Stefanie Petermichl (born 1971) is a German mathematical analyst who works as a professor at the University of Toulouse, in France. Topics of her research include harmonic analysis, several complex variables, stochastic control, and elliptic partial differential equations.

==Education and career==
Petermichl studied at the Karlsruhe Institute of Technology, and then did her graduate studies at Michigan State University, completing her Ph.D. in 2000 under the supervision of Alexander Volberg.
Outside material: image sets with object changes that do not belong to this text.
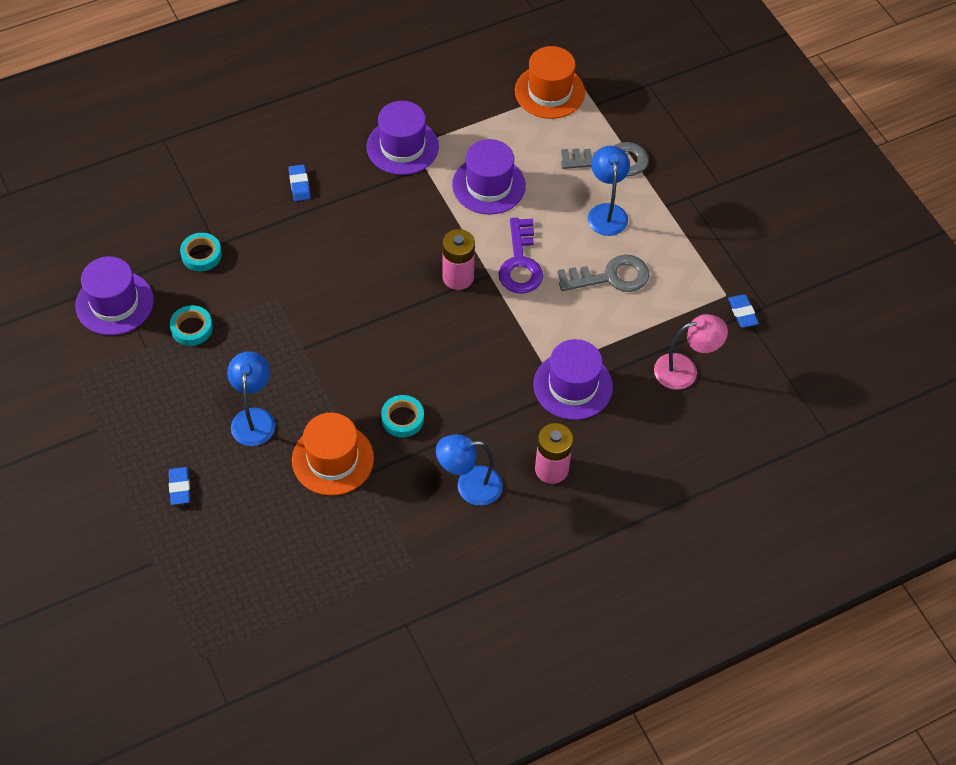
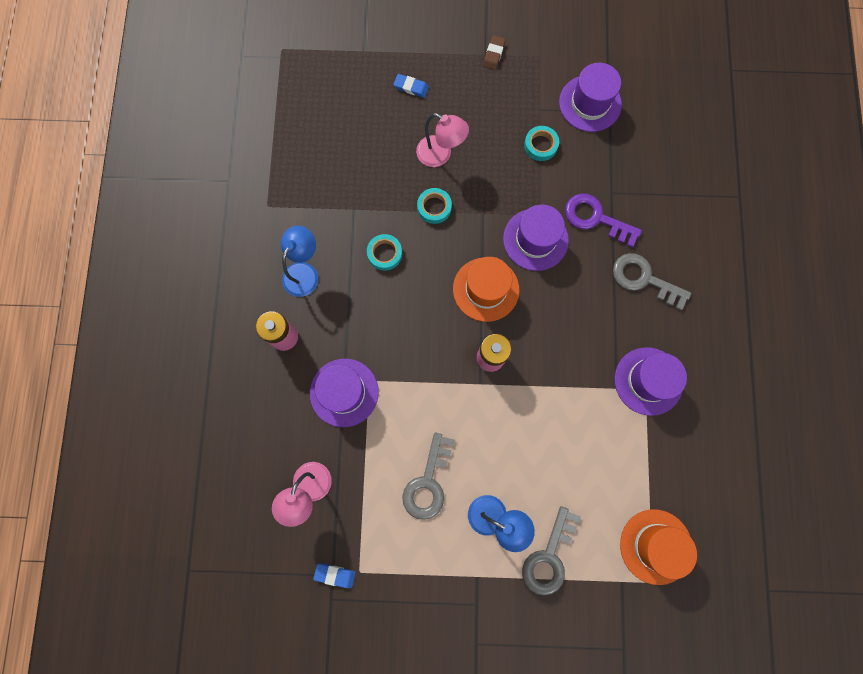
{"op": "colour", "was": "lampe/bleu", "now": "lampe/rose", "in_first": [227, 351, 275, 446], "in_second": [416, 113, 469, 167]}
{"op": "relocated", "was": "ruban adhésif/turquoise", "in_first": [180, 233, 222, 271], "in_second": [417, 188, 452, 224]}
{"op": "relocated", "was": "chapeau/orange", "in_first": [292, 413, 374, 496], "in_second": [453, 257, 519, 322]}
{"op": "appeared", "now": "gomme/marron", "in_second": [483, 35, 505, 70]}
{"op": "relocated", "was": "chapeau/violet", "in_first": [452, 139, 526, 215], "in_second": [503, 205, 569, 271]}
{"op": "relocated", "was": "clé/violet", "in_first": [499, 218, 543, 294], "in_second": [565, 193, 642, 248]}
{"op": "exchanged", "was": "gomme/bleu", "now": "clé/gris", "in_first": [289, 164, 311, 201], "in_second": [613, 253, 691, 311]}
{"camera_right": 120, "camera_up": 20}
After postdoctoral studies at the Institute for Advanced Study and Brown University, she joined the faculty of the University of Texas at Austin in 2005. She moved to the University of Bordeaux in 2007, and again to Toulouse in 2009. Since 2019, she holds the Humboldt chair at the University of Würzburg.

==Recognition==
Petermichl won the Salem Prize for 2006 "for her work on several crucial impacts to the theory of vector valued singular operators". She was the first woman to win that prize. In 2012, the French Academy of Sciences gave her their Ernest Déchelle Prize. She became a member of the Institut Universitaire de France in 2013. She is an invited speaker at the 2018 International Congress of Mathematicians, speaking in the section on Analysis and Operator Algebras. In 2016, she was awarded a European Research Council (ERC) grant.